Well nearly was. Selling one's stuff has been somewhat de-poverty-ized what with eBay, and all. Everybody it seems trades or sells their things. So I could fool myself that this wasn't actually begging,...it was, but still.


Well I live in the aftermath now.


The aftermath of my "Great Famine of 2016". What do I make of these six months of hunger in the fattest country on earth. Btw since college I was a husky big guy. Well that has trimmed down somewhat.


I had run out of holes in my belt.


What I wear was flapping in the wind .I could see my nuts when I showered. "Hello boys,...it's been a while!" That, and my ribs were just starting to show,...fuck!


I eat differently now,...other than my pizza fantasy I mention above. Mostly fruit, and veggies...some chicken, but ya know. So I'll likely not get sloppy, and tubby again.


When people see me they say, "...have you been on a diet?" I just say "...yeah", and leave it at that.


I'm tired....more later.



Stay Tuned.



"Dinner at Eight"


I have a story about Malnutrition...yeah for real adventures on the edge of actual starvation. I'm still recovering ya know. Which is why I'm so bleeping weak, and confused.

I kept it secret like I kept being Houseless near 10 years back. I had a bit of a problem with Social services they accidently cut off my food supplement, and wouldn't turn it back on till I got a pro-bono lawyer to force them to.
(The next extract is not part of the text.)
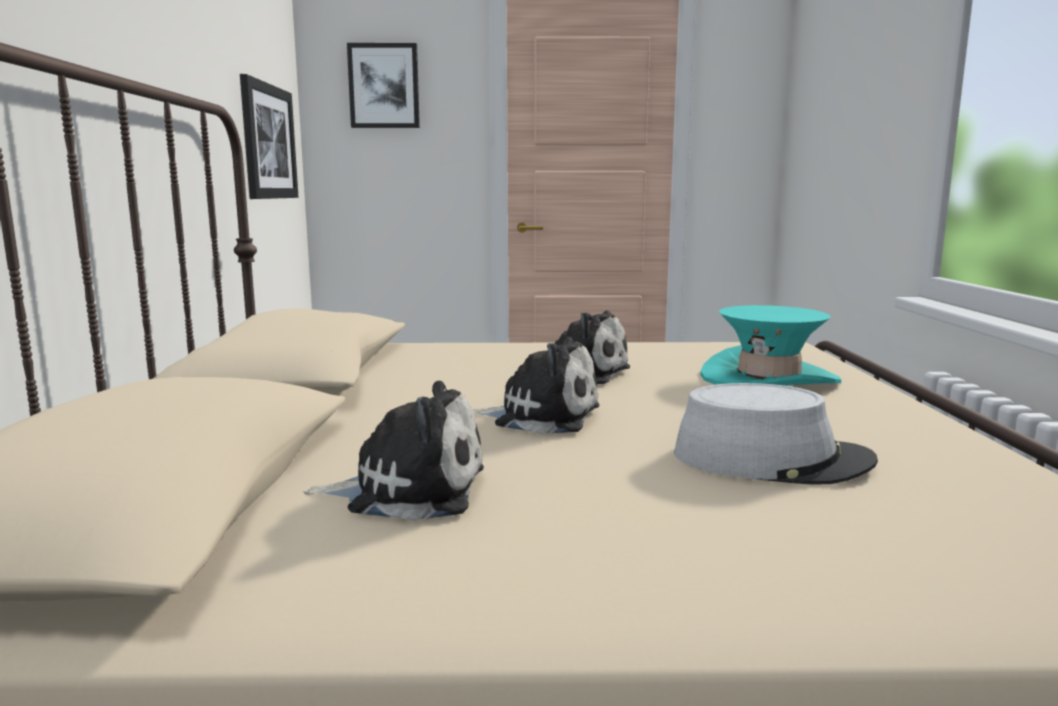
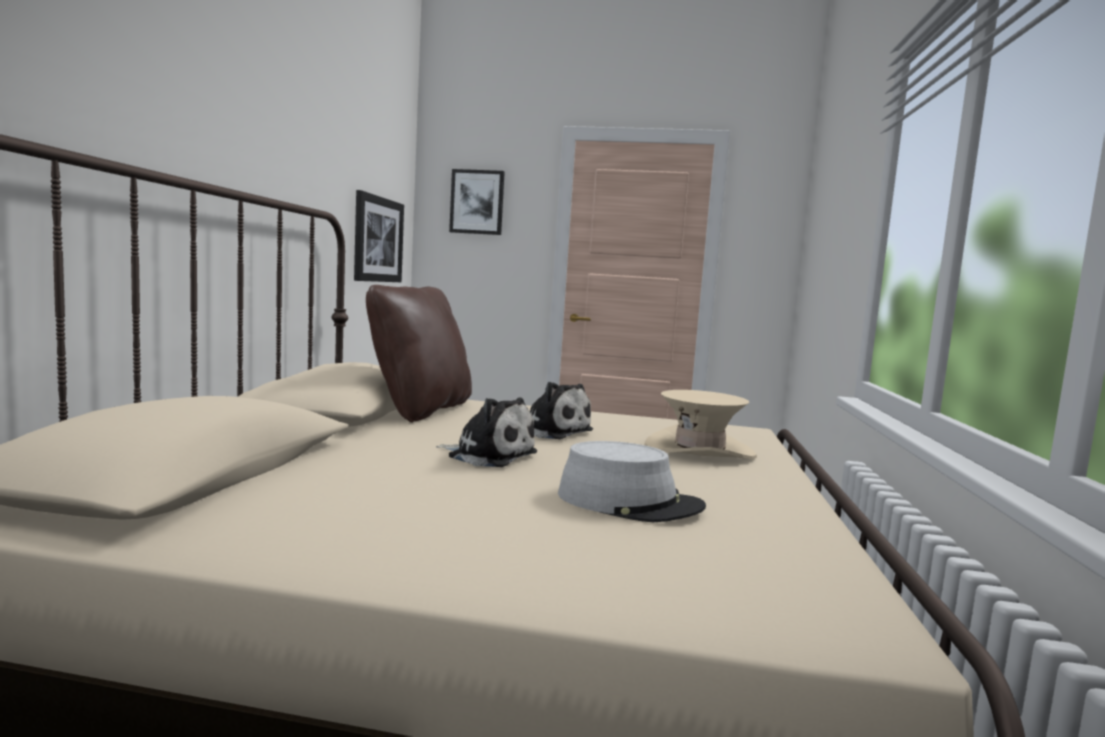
camera: 10 degrees right, 5 degrees down
(394, 364) = (420, 410): none -> brown pillow
(409, 490) = (347, 488): plush toy -> none
(768, 378) = (699, 450): turquoise hat -> beige hat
Seems it will take some months to recover. I thought just having a few good meals would do it...no dice. Symptoms continue. Pains headaches nausea the runs vertigo confusion weakness.

Swell huh.

Since march I've been selling my belongings books mostly to eat. I let go of all my equipment from decades in the radio biz as well...got pennies on the dollar...just fucking neat. I found that shops rip you off so I sold most of my books on the street outside of train stations.

Humiliating at first, but it was that or starve.
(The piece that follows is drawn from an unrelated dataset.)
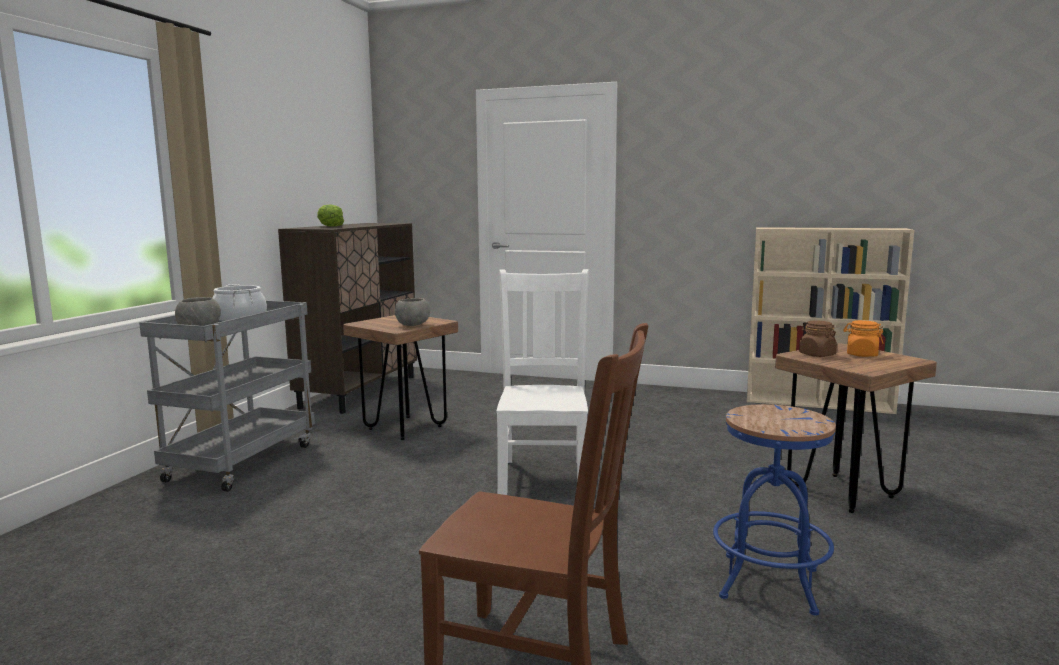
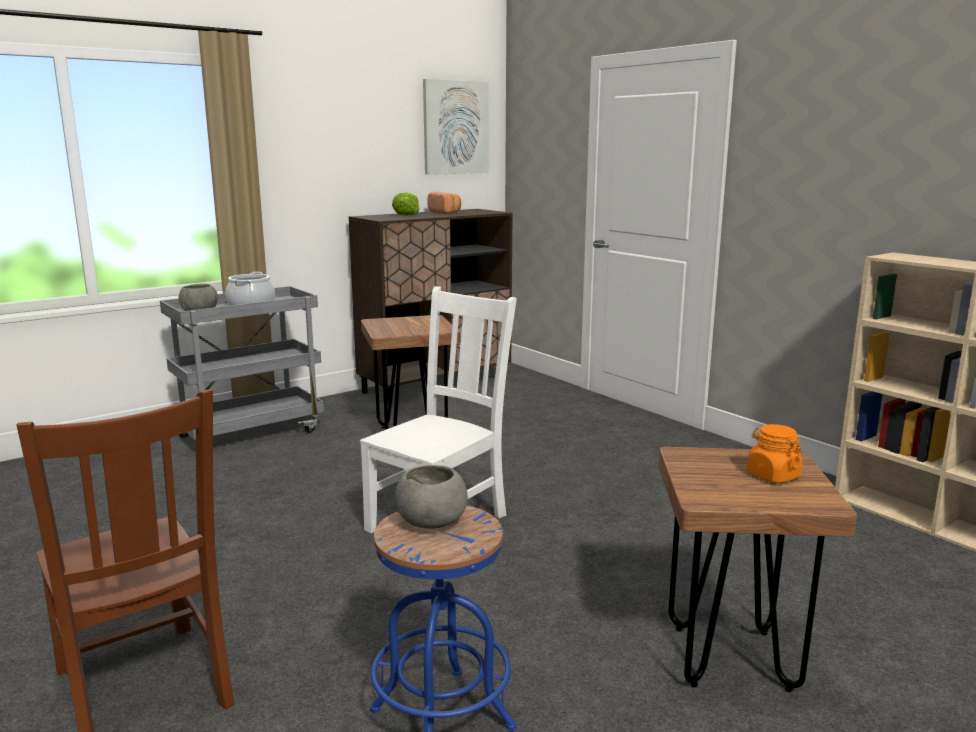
camera: 35 degrees right, 5 degrees up
(343, 147) = (455, 127): none -> picture
(357, 224) = (445, 213): none -> bread
(413, 325) = (408, 331): grey bowl -> grey bowl (431, 524)
(816, 354) = (709, 460): brown jar -> none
Turns out I was in the early stages of starvation...amazing that. 200,000+ folks suffer with this jazz in this richest of all nations. Mostly kids, and old folks. The rest don't know or care.

Well a few care.

You saw the pictures below in other posts from the Holy Apostles Church. They pointed me in the right direction for legal help. Why didn't I seek help when all this started months ago?
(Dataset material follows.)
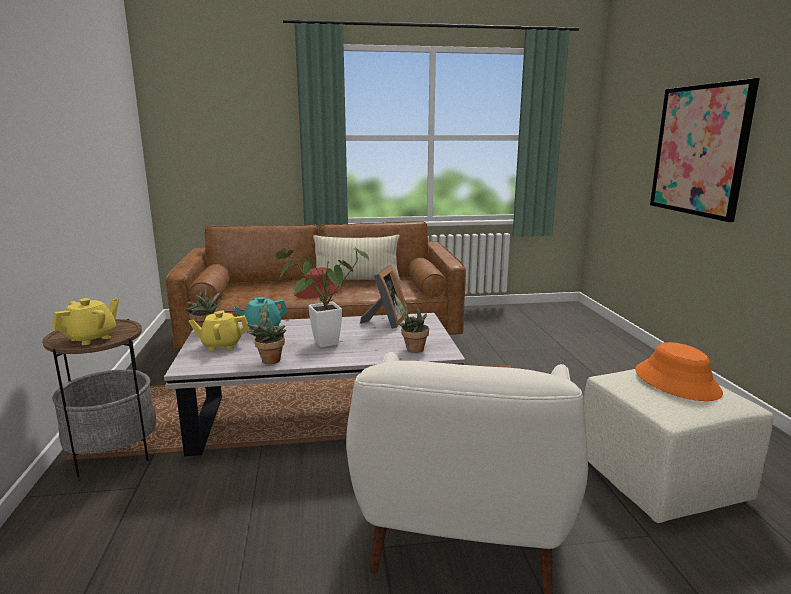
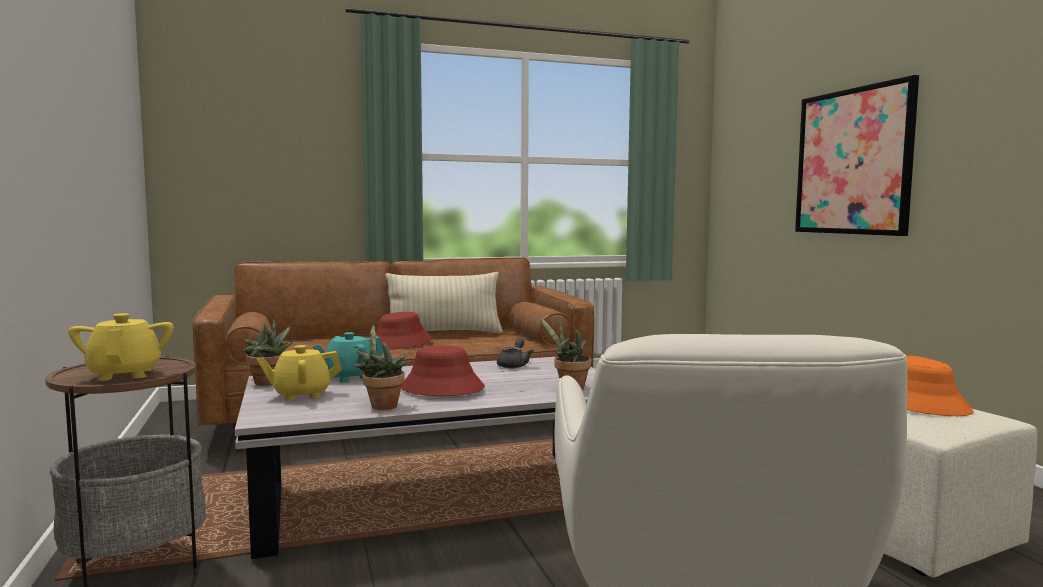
camera: 10 degrees left, 10 degrees down
(91, 338) = (125, 374): yellow teapot -> yellow teapot turned 45 degrees counterclockwise
(320, 344) = (441, 388): potted plant -> red hat
(386, 321) = (514, 365): picture frame -> grey teapot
Because I'm fucking nuts okay?

Depression PTSD the works. I prefer to deal with shit on my own like when I told no one when I lost my house years ago. Gimme a break okay.

Anyway them lawyer gals were pissed as hell when they found out what I've been going through. Apparently this is pretty bad shit for even the Department of Old Farts so they're making a point of kicking butt.

Gee thank gals,...lunch is on me.

More later. I need to take a nap. Yeah like I sez below I need them these daze. What the heck.